Rows contained in a dataset:
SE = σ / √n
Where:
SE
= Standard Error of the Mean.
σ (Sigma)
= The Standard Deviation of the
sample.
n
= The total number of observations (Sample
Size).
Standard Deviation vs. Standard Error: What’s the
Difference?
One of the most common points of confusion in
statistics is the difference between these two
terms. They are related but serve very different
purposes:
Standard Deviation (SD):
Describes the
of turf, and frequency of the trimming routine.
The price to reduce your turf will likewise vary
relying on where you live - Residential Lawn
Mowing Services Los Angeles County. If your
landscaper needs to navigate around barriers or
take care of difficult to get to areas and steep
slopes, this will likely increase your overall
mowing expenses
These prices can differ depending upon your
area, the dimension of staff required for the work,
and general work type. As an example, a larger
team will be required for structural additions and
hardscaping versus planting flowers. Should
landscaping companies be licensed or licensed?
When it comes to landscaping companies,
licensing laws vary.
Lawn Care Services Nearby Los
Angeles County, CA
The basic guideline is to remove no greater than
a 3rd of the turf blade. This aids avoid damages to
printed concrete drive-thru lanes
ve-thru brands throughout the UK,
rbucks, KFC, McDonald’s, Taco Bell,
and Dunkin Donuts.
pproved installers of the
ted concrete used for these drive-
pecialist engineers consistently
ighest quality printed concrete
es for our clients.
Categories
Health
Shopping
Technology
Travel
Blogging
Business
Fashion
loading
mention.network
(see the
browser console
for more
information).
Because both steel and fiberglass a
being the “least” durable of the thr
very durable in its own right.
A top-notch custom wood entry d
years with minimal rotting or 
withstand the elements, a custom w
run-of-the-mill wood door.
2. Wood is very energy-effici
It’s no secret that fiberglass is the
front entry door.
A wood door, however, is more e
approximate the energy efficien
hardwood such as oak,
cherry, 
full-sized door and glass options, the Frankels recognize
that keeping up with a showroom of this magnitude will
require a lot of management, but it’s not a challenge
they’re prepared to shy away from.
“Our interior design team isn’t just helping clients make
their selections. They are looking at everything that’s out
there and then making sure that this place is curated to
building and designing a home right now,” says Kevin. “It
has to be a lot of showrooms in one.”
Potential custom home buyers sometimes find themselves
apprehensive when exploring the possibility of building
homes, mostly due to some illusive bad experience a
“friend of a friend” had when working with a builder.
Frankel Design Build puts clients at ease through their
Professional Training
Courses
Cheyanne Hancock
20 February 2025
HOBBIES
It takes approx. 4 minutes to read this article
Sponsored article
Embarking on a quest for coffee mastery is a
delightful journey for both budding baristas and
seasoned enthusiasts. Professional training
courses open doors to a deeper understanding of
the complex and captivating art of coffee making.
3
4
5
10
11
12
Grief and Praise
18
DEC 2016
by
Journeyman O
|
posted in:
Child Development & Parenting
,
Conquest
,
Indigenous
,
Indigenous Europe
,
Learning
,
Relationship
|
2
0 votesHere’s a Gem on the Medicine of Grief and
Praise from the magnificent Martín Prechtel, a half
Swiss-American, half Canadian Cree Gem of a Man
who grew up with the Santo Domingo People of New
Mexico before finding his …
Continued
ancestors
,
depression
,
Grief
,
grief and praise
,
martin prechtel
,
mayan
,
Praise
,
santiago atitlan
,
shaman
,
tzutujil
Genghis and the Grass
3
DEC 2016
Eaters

[DIRECTIONS FOR THIS TASK]
Please format the lines from the start of the rows through the line with "landscaping companies be" as a Markdown table with the columns Number and Row line, omitting any blank lines.

[SOLUTION FOR THIS EXERCISE]
| Number | Row line |
|---|---|
| 1 | SE = σ / √n |
| 2 | Where: |
| 3 | SE |
| 4 | = Standard Error of the Mean. |
| 5 | σ (Sigma) |
| 6 | = The Standard Deviation of the |
| 7 | sample. |
| 8 | n |
| 9 | = The total number of observations (Sample |
| 10 | Size). |
| 11 | Standard Deviation vs. Standard Error: What’s the |
| 12 | Difference? |
| 13 | One of the most common points of confusion in |
| 14 | statistics is the difference between these two |
| 15 | terms. They are related but serve very different |
| 16 | purposes: |
| 17 | Standard Deviation (SD): |
| 18 | Describes the |
| 19 | of turf, and frequency of the trimming routine. |
| 20 | The price to reduce your turf will likewise vary |
| 21 | relying on where you live - Residential Lawn |
| 22 | Mowing Services Los Angeles County. If your |
| 23 | landscaper needs to navigate around barriers or |
| 24 | take care of difficult to get to areas and steep |
| 25 | slopes, this will likely increase your overall |
| 26 | mowing expenses |
| 27 | These prices can differ depending upon your |
| 28 | area, the dimension of staff required for the work, |
| 29 | and general work type. As an example, a larger |
| 30 | team will be required for structural additions and |
| 31 | hardscaping versus planting flowers. Should |
| 32 | landscaping companies be licensed or licensed? |